Necesidad por necesidad, hay mayor desapego en el trabajo periodístico, que nada pingüe rinde a sus afiliados, salvo en contadísimos casos. Nadie se moleste porque tratemos de establecer un parangón. Sólo queremos, dentro de toda lógica, sentar aquí nuestras frases de reivindicación para un humilde ejercicio.

No es este poco espacioso lugar a propósito para decir la fatigante brega de la prensa. Tan triste, tan continuada, tan absurda es, que su pobre y casi miserable condición linda con lo heroico.

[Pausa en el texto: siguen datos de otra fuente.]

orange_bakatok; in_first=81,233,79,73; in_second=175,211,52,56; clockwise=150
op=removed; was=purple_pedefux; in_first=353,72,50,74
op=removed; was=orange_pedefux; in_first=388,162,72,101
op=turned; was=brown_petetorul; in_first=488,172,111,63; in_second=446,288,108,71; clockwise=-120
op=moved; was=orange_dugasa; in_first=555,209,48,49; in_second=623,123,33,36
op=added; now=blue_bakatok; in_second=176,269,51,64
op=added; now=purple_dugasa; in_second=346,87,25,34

Heroísmo sin fanfarrias, heroísmo sin cantos ni alabanza, es el heroísmo del periodista. Sólo el buen maestro de escuela es tipo para oponérsele, sólo este otro ignorado trabajador practica la abnegación en tan sumo grado. Exageramos quizá? De ninguna manera, tenemos la consciencia de nuestras palabras.

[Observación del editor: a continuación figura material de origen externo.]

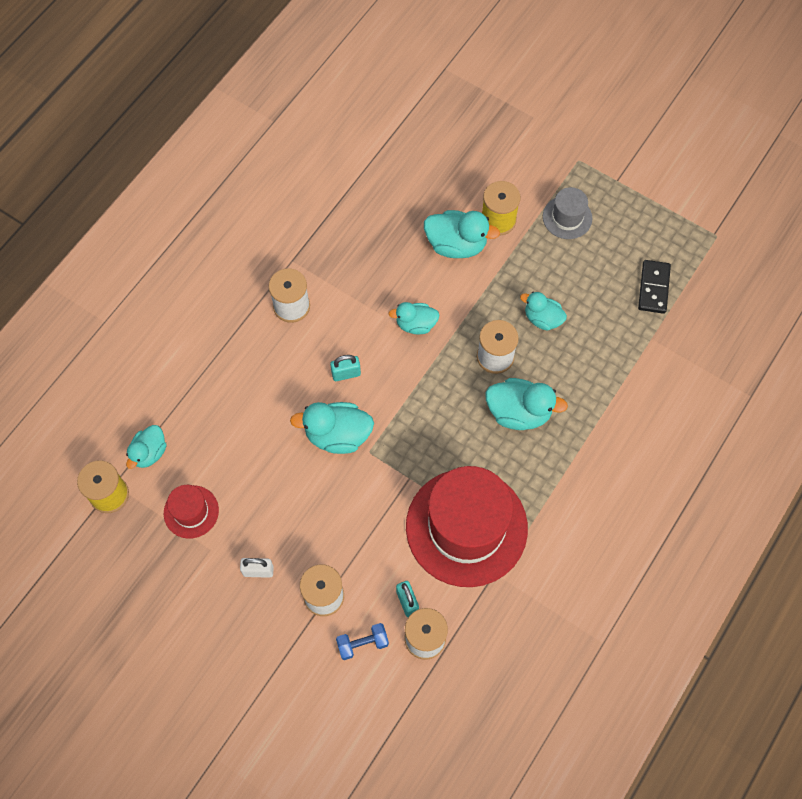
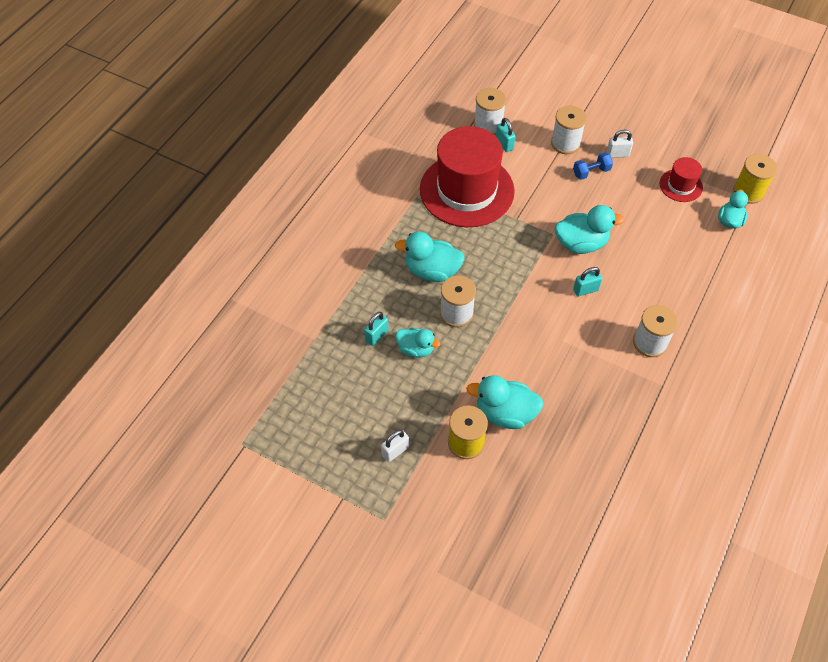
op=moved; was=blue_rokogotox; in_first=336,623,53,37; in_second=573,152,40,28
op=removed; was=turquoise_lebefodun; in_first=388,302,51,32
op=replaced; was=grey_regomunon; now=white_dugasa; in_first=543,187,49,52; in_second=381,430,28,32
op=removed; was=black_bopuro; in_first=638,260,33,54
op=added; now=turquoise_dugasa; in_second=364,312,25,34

Una diferencia da la medida de la abrumadora naturaleza de la tarea periodística: la que media entre lo que podríamos llamar un “escritor” y el individuo que contribuye a la redacción de un diario. El primero, bien se ve, tendrá un nombre de relieve que cobrará brillantez con cada acierto y timbre con cada triunfo.  Paulatinamente va dando cuerpo a su crédito en el aprecio general, va conquistándose la simpatía de los corazones y el aprecio de las inteligencias, siempre, es natural, que su pensamiento sea capaz de provocar tales reacciones. Y el periodista? Pobre de él.

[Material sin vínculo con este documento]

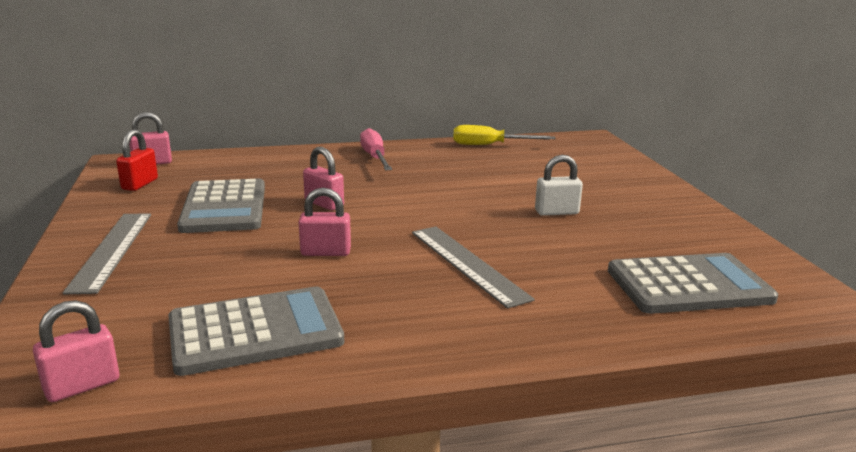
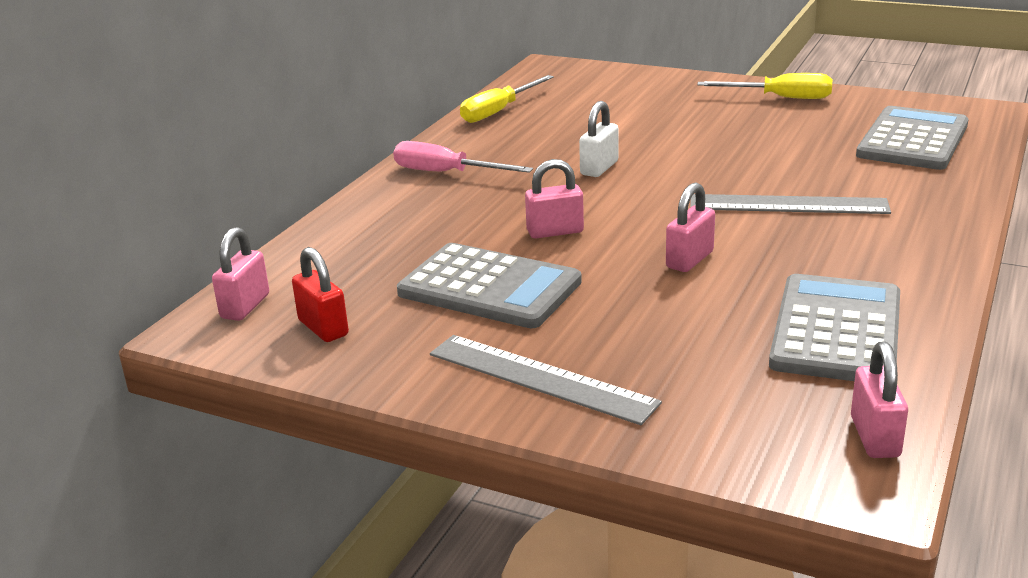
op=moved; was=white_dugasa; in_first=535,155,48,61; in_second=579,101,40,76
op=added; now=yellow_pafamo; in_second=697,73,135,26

El hombre de prensa es un mutilado, una sombra, un émbolo más del complicado mecanismo que produce la historia condensada de todos los días, el diario volandero y flébil que a todos sirve y que de todos merece la sonrisa de desdén o el gesto de superioridad. El trabajador mental del periódico se impersonaliza. La empresa exige una actividad, no un nombre, y esa actividad debe ser constante y adornada con las mejores galas del entendimiento. ¡Qué bello artículo!, prorrumpe el público cuando una prosa de valía ha herido la fibra de su interés. ¡Qué bello artículo! Pero nadie imagine que tras aquellas líneas plenas de música o de vibrante armonía se encuentra un hombre, un pobre hombre, cuyo único galardón será la módica suma en metálico que tiene asignada como salario. Y esto, todos los días, siempre, sucediéndose con agotadora insistencia. Y así puede continuar el proceso doloroso durante toda una vida, hasta que un miserable padecimiento físico venga a terminar con el cerebro que fuera huerto inagotable de los mejores frutos, fuente de mieles exquisitas, mina prolífica de inapreciables gemas.

Quién paga este sacrificio? Quién detiene en él siquiera la mirada? Cualquier pedantillo dice con estúpida garbosidad “yo hago eso, aquello nada vale, lo de allá es común y vulgar”, etc. etc., Y no hay duda que lo hace, pero cuando sienta vena para ello, cuando esté en su minuto, no cuando se lo pidan, no cuando haya de doblegar su inercia, su apatía o su dolor, nunca cuando la voluntad le diga ¡hasta aquí! Y cruelmente se le obligue a pasar sobre esta voluntad rebelde y a violentar su natural derecho al descanso.

El público es exigente, de una exigencia que por tiempos es casi ferocidad. Pide, pide siempre; se solaza con los bellos hallazgos y es implacable con los yerros, sin contar con que a la crítica no le  es dable llegar a donde la natural actividad se convierte en artificio, el trabajo lógico en acción desesperada de la mente. Sólo el peso de tal responsabilidad, la inquietud de soportar todos los días la mirada atenta de millares de ojos, es motivo suficiente de incontables y amargos afanes, tales, que al ser conocidos detendrían las lenguas insolentes y libraría al diarista de muchas acerbas mordeduras.”